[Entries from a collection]
******************************

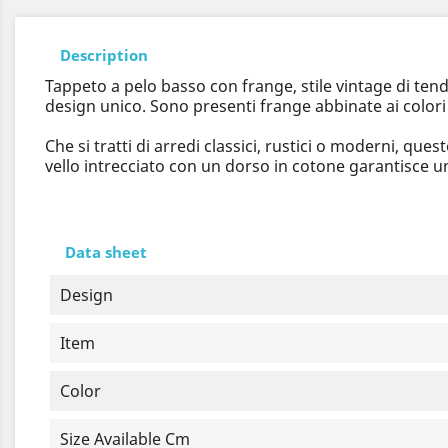
Description
Tappeto a pelo basso con frange, stile vintage di tend
design unico. Sono presenti frange abbinate ai colori 
Che si tratti di arredi classici, rustici o moderni, q
vello intrecciato con un dorso in cotone garantisce 
Data sheet
Design
Item
Color
Size Available Cm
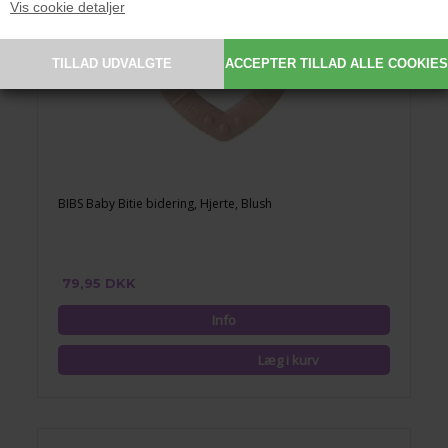
Vis cookie detaljer
BIBS Baby Bitie bidering, Hjerte, Blush
79,95 DKK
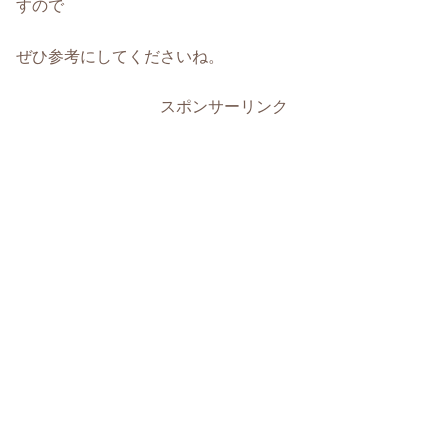
すので
ぜひ参考にしてくださいね。
スポンサーリンク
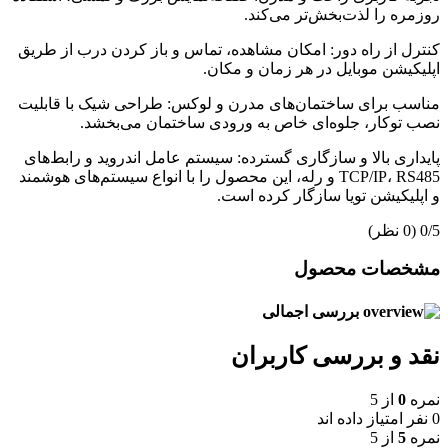
روزمره را لذت‌بخش‌تر می‌کند.
کنترل از راه دور: امکان مشاهده، تماس و باز کردن درب از طریق
اپلیکیشن موبایل در هر زمان و مکان.
مناسب برای ساختمان‌های مدرن و لوکس: طراحی شیک با قابلیت
نصب توکار، جلوه‌ای خاص به ورودی ساختمان می‌بخشد.
پایداری بالا و سازگاری گسترده: سیستم عامل اندروید و رابط‌های
TCP/IP، RS485 و رله، این محصول را با انواع سیستم‌های هوشمند
و اپلیکیشن تویا سازگار کرده است.
‫0/5
‫(0 نظر)
مشخصات محصول
بررسی اجمالی
نقد و بررسی کاربران
نمره
0
از 5
0 نفر امتیاز داده اند
نمره
5
از 5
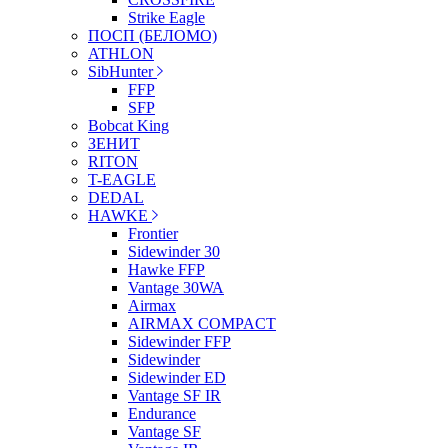
Strike Eagle
ПОСП (БЕЛОМО)
ATHLON
SibHunter
FFP
SFP
Bobcat King
ЗЕНИТ
RITON
T-EAGLE
DEDAL
HAWKE
Frontier
Sidewinder 30
Hawke FFP
Vantage 30WA
Airmax
AIRMAX COMPACT
Sidewinder FFP
Sidewinder
Sidewinder ED
Vantage SF IR
Endurance
Vantage SF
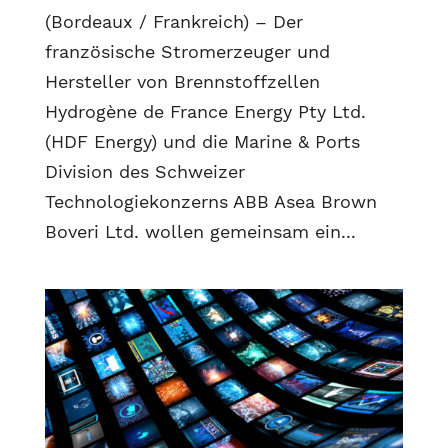
(Bordeaux / Frankreich) – Der
französische Stromerzeuger und
Hersteller von Brennstoffzellen
Hydrogène de France Energy Pty Ltd.
(HDF Energy) und die Marine & Ports
Division des Schweizer
Technologiekonzerns ABB Asea Brown
Boveri Ltd. wollen gemeinsam ein...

******************************

_ASSIGNMENT:_
Rewrite the lines of all the records above, replacing "Data sheet" with "Specifications" and leaving everything else unchanged. Omit the pictures from your answer.

_EXERCISE SOLUTION:_
Description
Tappeto a pelo basso con frange, stile vintage di tend
design unico. Sono presenti frange abbinate ai colori 
Che si tratti di arredi classici, rustici o moderni, q
vello intrecciato con un dorso in cotone garantisce 
Specifications
Design
Item
Color
Size Available Cm
Vis cookie detaljer
BIBS Baby Bitie bidering, Hjerte, Blush
79,95 DKK
すので
ぜひ参考にしてくださいね。
スポンサーリンク
روزمره را لذت‌بخش‌تر می‌کند.
کنترل از راه دور: امکان مشاهده، تماس و باز کردن درب از طریق
اپلیکیشن موبایل در هر زمان و مکان.
مناسب برای ساختمان‌های مدرن و لوکس: طراحی شیک با قابلیت
نصب توکار، جلوه‌ای خاص به ورودی ساختمان می‌بخشد.
پایداری بالا و سازگاری گسترده: سیستم عامل اندروید و رابط‌های
TCP/IP، RS485 و رله، این محصول را با انواع سیستم‌های هوشمند
و اپلیکیشن تویا سازگار کرده است.
‫0/5
‫(0 نظر)
مشخصات محصول
بررسی اجمالی
نقد و بررسی کاربران
نمره
0
از 5
0 نفر امتیاز داده اند
نمره
5
از 5
Strike Eagle
ПОСП (БЕЛОМО)
ATHLON
SibHunter
FFP
SFP
Bobcat King
ЗЕНИТ
RITON
T-EAGLE
DEDAL
HAWKE
Frontier
Sidewinder 30
Hawke FFP
Vantage 30WA
Airmax
AIRMAX COMPACT
Sidewinder FFP
Sidewinder
Sidewinder ED
Vantage SF IR
Endurance
Vantage SF
(Bordeaux / Frankreich) – Der
französische Stromerzeuger und
Hersteller von Brennstoffzellen
Hydrogène de France Energy Pty Ltd.
(HDF Energy) und die Marine & Ports
Division des Schweizer
Technologiekonzerns ABB Asea Brown
Boveri Ltd. wollen gemeinsam ein...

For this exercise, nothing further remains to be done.